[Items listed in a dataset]
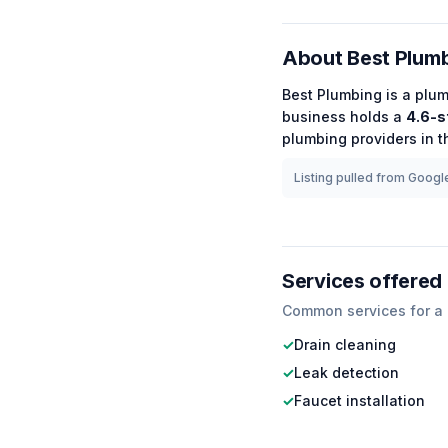
About
Best Plum
Best Plumbing
is a
plum
business holds a
4.6
-s
plumbing
providers in t
Listing pulled from Google
Services offered
Common services for a
✓
Drain cleaning
✓
Leak detection
✓
Faucet installation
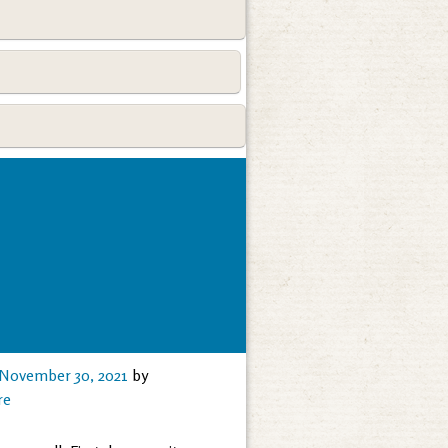
November 30, 2021
by
re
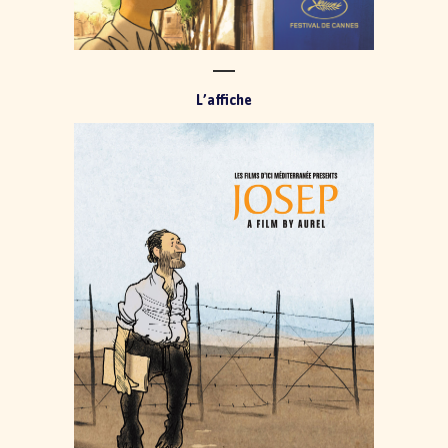
L’affiche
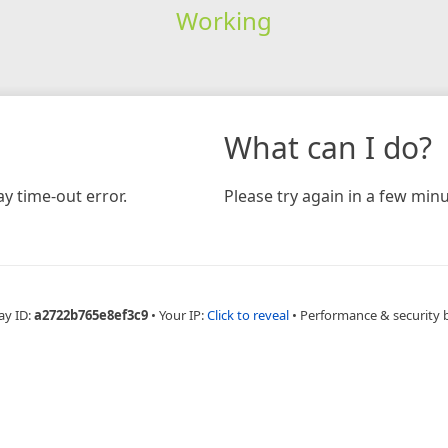
Working
What can I do?
y time-out error.
Please try again in a few minu
ay ID:
a2722b765e8ef3c9
•
Your IP:
Click to reveal
•
Performance & security 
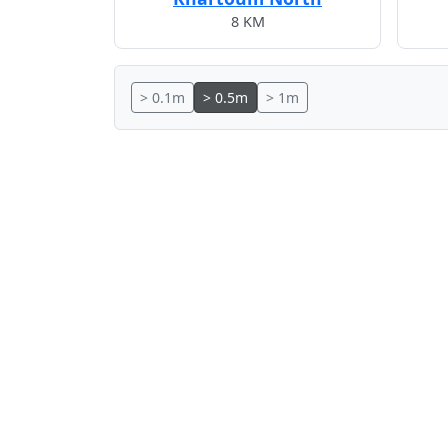
8 KM
> 0.1m
> 0.5m
> 1m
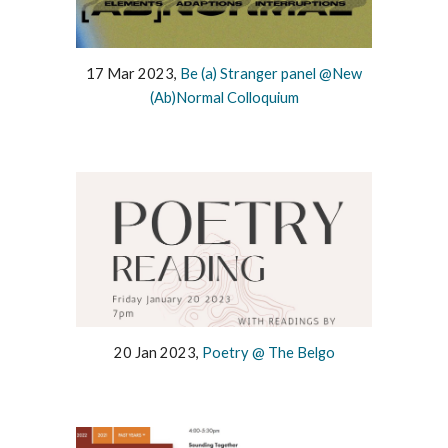
17 Mar 2023,
Be (a) Stranger panel @New
(Ab)Normal Colloquium
20 Jan 2023,
Poetry @ The Belgo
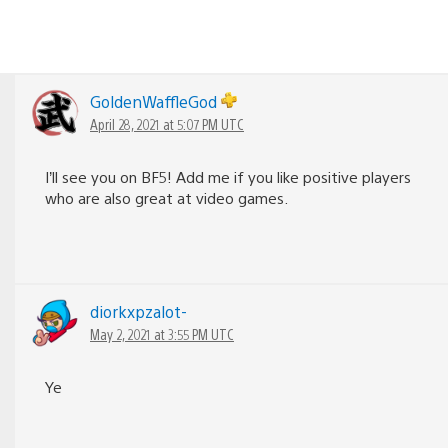
GoldenWaffleGod
April 28, 2021 at 5:07 PM UTC
I’ll see you on BF5! Add me if you like positive players
who are also great at video games.
diorkxpzalot-
May 2, 2021 at 3:55 PM UTC
Ye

> ACTIVITY
Give again, exactly as written above, every line from the one holding "business holds a" to the one holding "Be (a) Stranger panel @New", with both ends kept and the pictures left out.

> SOLUTION TO THIS TASK
business holds a
4.6
-s
plumbing
providers in t
Listing pulled from Google
Services offered
Common services for a
✓
Drain cleaning
✓
Leak detection
✓
Faucet installation
November 30, 2021
by
re
L’affiche
Working
What can I do?
y time-out error.
Please try again in a few minu
ay ID:
a2722b765e8ef3c9
•
Your IP:
Click to reveal
•
Performance & security 
8 KM
> 0.1m
> 0.5m
> 1m
17 Mar 2023,
Be (a) Stranger panel @New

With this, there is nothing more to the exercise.